Bill taught me that everything is fixable and everything has a solution. I learned that when we installed a new sink without turning off the water first. Measure once, cut twice, but it still works out, even if the bathroom turns into Old Faithful in the process.

I have a lot to be thankful for during those years.

Bill and I got divorced before I even knew mediation existed, but thanks to a sensible friend (thank you, Cliff) we resolved everything in a sane and sensible way. I'm proud to be a mediator now, helping couples have the same kind of divorce that Bill and I had.

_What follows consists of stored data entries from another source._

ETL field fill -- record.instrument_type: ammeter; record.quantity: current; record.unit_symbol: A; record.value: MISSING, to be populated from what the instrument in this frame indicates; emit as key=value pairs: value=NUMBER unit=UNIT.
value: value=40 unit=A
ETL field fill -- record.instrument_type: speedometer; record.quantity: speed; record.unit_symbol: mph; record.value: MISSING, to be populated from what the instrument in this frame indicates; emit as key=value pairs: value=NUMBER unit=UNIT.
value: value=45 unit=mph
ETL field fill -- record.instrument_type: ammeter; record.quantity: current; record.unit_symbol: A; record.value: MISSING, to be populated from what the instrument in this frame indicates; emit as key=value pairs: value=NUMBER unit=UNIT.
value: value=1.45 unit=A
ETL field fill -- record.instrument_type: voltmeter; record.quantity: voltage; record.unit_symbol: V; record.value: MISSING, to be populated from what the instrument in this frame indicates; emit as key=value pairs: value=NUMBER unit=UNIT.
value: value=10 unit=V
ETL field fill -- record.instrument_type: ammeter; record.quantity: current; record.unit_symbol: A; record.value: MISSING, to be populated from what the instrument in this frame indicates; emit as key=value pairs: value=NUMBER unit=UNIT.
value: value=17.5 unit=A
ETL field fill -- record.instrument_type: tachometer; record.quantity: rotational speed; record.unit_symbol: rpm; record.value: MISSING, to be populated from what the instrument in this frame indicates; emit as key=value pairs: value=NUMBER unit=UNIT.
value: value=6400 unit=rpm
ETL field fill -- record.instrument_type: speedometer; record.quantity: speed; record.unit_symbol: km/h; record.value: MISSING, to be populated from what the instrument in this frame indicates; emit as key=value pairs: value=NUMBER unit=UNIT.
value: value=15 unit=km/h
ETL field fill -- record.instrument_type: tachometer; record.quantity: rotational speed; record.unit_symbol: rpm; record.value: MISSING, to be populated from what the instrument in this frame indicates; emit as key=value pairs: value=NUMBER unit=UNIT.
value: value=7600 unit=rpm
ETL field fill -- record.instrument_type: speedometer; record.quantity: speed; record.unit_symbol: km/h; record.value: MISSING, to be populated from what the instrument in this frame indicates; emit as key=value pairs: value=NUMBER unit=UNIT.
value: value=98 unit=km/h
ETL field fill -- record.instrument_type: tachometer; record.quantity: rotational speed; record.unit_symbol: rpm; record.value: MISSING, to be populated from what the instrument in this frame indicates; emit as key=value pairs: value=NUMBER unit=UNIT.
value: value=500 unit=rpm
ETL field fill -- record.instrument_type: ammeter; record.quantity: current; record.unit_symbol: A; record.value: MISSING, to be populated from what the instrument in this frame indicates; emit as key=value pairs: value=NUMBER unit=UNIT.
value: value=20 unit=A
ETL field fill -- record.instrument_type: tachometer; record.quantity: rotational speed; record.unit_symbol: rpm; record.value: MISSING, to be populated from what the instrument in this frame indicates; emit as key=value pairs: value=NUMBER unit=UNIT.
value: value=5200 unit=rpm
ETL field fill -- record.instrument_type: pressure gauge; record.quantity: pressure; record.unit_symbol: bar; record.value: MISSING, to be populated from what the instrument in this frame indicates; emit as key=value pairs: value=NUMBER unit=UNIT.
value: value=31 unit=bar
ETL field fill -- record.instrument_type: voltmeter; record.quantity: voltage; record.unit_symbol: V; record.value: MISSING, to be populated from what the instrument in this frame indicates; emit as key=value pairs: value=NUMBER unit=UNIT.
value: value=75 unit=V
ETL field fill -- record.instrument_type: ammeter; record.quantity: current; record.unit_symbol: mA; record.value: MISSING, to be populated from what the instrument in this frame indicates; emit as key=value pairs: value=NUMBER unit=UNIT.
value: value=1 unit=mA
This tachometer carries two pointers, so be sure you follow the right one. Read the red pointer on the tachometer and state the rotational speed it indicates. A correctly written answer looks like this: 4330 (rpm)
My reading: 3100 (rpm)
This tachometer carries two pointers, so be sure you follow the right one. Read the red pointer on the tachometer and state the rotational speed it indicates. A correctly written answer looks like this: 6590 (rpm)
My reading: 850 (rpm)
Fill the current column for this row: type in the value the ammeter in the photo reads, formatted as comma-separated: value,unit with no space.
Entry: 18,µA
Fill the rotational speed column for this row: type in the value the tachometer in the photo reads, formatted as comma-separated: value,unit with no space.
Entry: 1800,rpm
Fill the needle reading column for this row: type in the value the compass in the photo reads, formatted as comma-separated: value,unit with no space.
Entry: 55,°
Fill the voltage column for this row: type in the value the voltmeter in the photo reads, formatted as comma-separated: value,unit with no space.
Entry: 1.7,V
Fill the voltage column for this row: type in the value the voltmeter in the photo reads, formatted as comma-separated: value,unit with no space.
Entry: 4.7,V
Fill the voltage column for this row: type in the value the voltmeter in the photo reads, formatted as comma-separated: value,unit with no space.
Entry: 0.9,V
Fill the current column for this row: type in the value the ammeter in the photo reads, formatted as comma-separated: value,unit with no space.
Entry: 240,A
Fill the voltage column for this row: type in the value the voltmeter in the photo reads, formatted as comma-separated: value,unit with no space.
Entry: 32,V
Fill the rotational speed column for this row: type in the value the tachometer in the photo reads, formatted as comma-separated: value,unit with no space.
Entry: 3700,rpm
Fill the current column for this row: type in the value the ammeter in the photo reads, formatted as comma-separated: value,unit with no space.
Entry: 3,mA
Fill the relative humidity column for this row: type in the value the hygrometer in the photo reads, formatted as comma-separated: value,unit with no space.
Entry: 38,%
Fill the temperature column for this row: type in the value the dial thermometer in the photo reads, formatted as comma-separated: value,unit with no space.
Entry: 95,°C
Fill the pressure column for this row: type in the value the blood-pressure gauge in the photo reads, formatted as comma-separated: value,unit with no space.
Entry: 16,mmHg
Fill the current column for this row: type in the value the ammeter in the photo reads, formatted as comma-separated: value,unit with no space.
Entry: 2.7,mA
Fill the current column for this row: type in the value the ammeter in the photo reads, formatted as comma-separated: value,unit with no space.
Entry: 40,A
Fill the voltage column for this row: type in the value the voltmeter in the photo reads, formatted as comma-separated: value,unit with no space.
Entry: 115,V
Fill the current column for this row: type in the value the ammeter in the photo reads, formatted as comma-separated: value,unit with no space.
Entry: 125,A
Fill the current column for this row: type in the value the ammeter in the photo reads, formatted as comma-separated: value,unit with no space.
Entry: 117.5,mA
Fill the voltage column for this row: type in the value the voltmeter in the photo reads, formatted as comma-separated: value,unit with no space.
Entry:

And in a way, even the bad times were valuable. During one fight, Bill said, "You're never going to finish that book!" and that was precisely what it took to make me. Your Divorce Advisor was published by Simon & Schuster in 2001. And I didn't stop there, following up with Making Divorce Work in 2010.

Bill taught me not to let anything stand in my way. He never let something small like not knowing how to play guitar prevent him from starting a band or learning to paint. He's now played music internationally and runs an annual art festival in New Haven.

And not being a politician didn't stop him from running for mayor. Not on the ballot? Not a problem. He crashed the debates and made his speech anyway. The hostile incumbent, simultaneously appalled and mystified at Bill's eloquence, complimented Bill on his speech. Bill responded, "I'm crazy, not stupid."

And when the newspaper called me for comment, my first thought was to let fly with everything bad I knew about my ex-husband (which is what the paper was after, I'm sure), I told them that the reason Bill ran for mayor is his belief in local government as a voice for the people, and that the current administration had lost its way. His campaign was meant to bring attention to that.

Bill's leaving the marriage freed me to go on to have the marriage I was meant to have, which has now lasted 14 years -- over twice the length of my marriage to Bill. So even getting dumped was, in the end, a blessing.

Now it's your turn to write your own thank you note.